3-15: What are stimulants and what are their effects?
Stimulants- including caffeine, nicotine, cocaine, the amphetamines, methamphetamine, and Ecstacy- excite neural activity and speed up body functions, triggering energy and mood changes. All are highly addictive. Nicotine's effects make smoking a difficult habit to kick, yet the percentage of Americans who smoke has been dramatically decreasing. Cocaine gives users a fast high, following within an hour by a crash. Its risks include cardiovascular dopamine production. Ecstasy (MDMA) is a combined stimulant and mild hallucinogen that produces euphoria and feelings of intimacy. Its users risk immune system suppression, permanent damage to mood and memory, and (if taken during physical activity) dehydration and escalating body temperatures.
3-16: What are hallucinogens, and what are their effects?
Hallucinogens- such as LSD and marijuana- distort perceptions and evoke hallucinations- sensory images in the absence of sensory input. The user's mood and expectations influence the effects of LSD, but common experiences are hallucinations and emotions varying from euphoria to panic. Marijuana's main ingredient, THC, may trigger feelings of disinhibition, euphoria, relaxation, relief from pain, and the intense sensitivity to sensory stimuli. It may also increase feelings of depression or anxiety, impair motor coordination and reaction time, disrupt memory formation, and damage lung tissue (because of the inhaled smoke).
3-17: Why do some people become regular users of consciousness altering drugs?

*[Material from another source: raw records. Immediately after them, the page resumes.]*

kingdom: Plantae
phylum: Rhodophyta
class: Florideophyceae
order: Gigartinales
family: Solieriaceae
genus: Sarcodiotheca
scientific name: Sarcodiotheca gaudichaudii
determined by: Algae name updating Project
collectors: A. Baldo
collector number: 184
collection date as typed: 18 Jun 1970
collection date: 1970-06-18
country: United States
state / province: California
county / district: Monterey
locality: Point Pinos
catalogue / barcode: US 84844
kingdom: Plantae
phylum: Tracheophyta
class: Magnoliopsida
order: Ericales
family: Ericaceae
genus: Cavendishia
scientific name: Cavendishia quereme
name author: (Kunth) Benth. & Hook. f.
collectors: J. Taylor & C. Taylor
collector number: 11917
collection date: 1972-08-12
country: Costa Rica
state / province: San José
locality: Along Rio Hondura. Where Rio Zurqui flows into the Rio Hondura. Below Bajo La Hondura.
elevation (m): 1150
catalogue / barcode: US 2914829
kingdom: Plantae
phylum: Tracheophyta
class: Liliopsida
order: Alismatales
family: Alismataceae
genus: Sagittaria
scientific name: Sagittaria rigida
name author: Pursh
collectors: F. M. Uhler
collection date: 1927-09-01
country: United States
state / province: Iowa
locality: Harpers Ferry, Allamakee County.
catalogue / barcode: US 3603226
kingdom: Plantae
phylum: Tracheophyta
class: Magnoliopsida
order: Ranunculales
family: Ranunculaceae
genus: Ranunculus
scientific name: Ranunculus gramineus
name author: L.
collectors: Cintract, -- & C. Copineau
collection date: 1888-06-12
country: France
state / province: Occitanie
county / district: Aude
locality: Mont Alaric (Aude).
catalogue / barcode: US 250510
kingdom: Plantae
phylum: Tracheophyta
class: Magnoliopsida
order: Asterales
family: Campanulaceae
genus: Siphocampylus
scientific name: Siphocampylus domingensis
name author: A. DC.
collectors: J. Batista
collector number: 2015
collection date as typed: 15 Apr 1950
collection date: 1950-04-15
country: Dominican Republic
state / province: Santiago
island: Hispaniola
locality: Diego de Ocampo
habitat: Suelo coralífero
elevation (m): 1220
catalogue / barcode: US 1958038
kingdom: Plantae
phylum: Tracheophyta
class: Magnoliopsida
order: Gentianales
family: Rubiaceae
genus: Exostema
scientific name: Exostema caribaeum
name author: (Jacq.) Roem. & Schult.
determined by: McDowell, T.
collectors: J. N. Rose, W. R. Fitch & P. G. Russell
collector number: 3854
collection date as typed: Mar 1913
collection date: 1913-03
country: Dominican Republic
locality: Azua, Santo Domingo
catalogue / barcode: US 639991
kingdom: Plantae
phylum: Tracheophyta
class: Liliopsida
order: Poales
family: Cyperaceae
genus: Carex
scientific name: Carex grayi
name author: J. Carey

Some people may be biologically vulnerable to particular drugs, such as alcohol. Psychological factors (such as peer pressure) combine to lead many people to experiment with- and sometimes become dependent on- drugs. Cultural and ethnic groups have differing rates of drug use. Each type of influence- biological, psychological, and social-cultural- offers a possible path for drug prevention and treatment programs.